This One Mindset Multiplied My Returns

The velocity of money and leverage explained—with real numbers.

Most people let their money do one job.
The wealthy? They make it work overtime.

Here’s the shift:

  1. Don’t park money.

  2. Put it in motion—again and again.

That’s how you multiply money. That’s how I multiplied my returns.

Personal Story…

When I had R$15K in cash, I could’ve parked it in a savings account in my bank.

ROI: ~5% a year. (Yawn.)

Instead, I threw it into a property renovation.

That single move increased the property’s value by R$40K.

Here’s the math:

  • Profit = $40K (value gain) – $15K (renovation cost) = $25K

  • ROI = $25K ÷ $15K = 167%

That’s not just better than savings at ~5% — it’s a different universe!

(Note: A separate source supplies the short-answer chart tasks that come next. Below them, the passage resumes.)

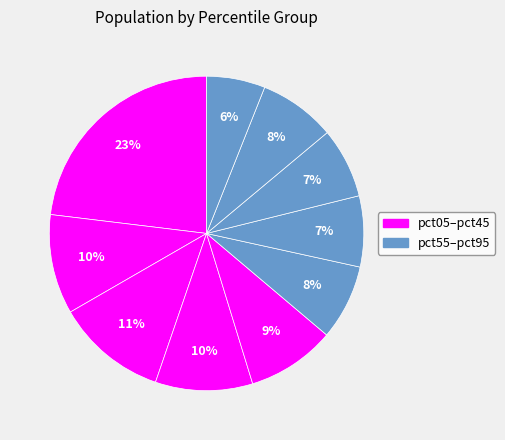

Which slice is the smallest?

pct95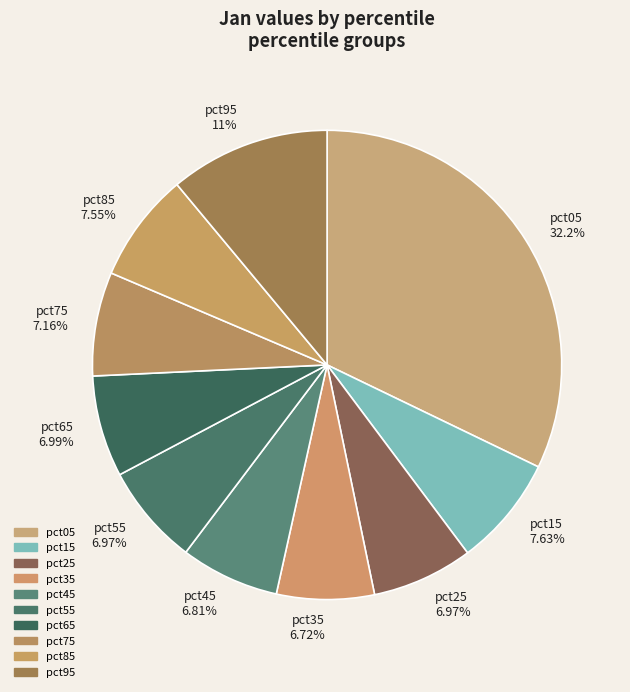

What percentage is the pct35 slice, to the nearest percent?

7%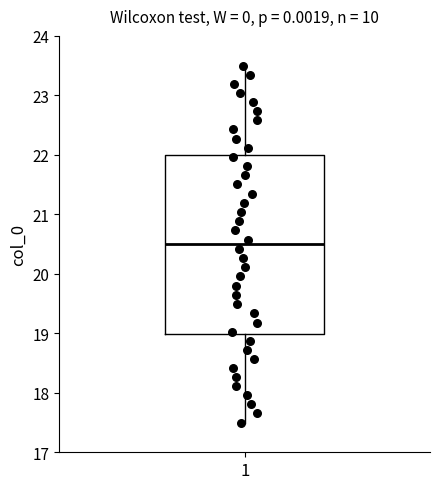

Where does the upper whisker of the box at x = 1 end on the y-axis? The values are not printed on the chart, so give them approximately, as read against the axis.

23.5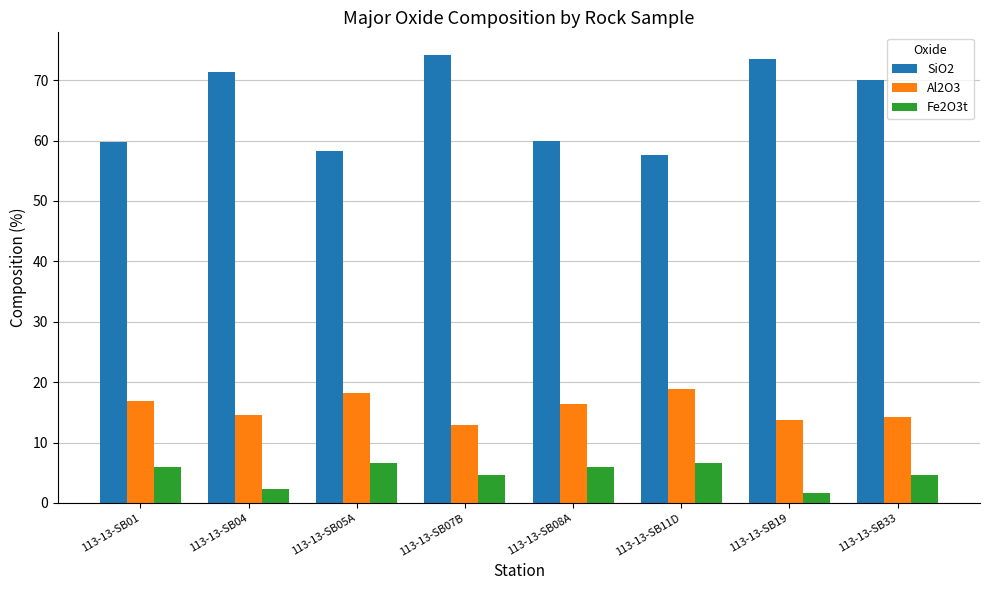

The value of Al2O3 at 113-13-SB11D is 12.7. True or false?

False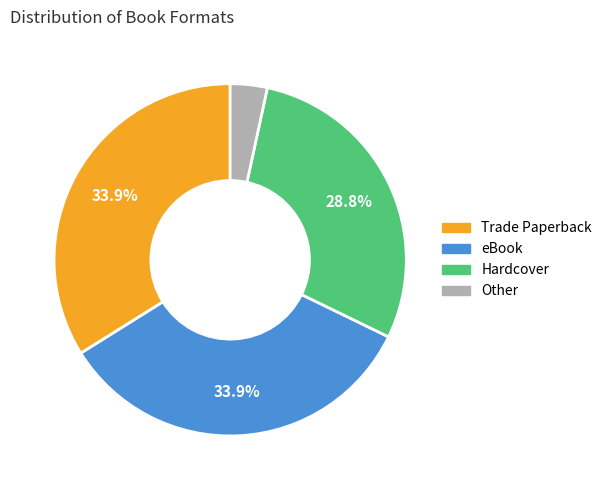

True or false: Trade Paperback accounts for 19% of the total.

False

But the story doesn’t stop there.

Because the bank now sees that extra $40K in value, I can borrow against it.

💡 “Borrow against it”: That simply means the bank lets me use the new equity as a guarantee for a new loan. So, instead of selling the property, I can pull cash out while still owning it — and roll that money into the next deal.

That means my $15K didn’t just earn a return once, it actually worked twice:

  • First job: it boosted my property’s value (Gave me a R$25K equity profit)

  • Second job: it created R$40K in leverage capacity for me to use into the next investment.

Two jobs. Two ‘paychecks’.

ROI if parked those R$15K in a bank’s saving account? ~5%.
ROI of the same R$15k with velocity + leverage? 167%…. (and repeatable)

I won not because I earned more.
I won because I made the money move.

See the difference?

Takeaway:

  • The money you own is an employee.

  • If you let it sit in a savings account, it’s basically on vacation.

  • If you redeploy it—renovations, reinvestments, leverage—it starts pulling double shifts.

That’s how you stop being the person who just ‘saves’ and start being the person who builds.

That’s why wealthy people prefer velocity. It multiplies the paychecks your money brings in.

Don’t just save money. Multiply it. That’s how wealth is actually built.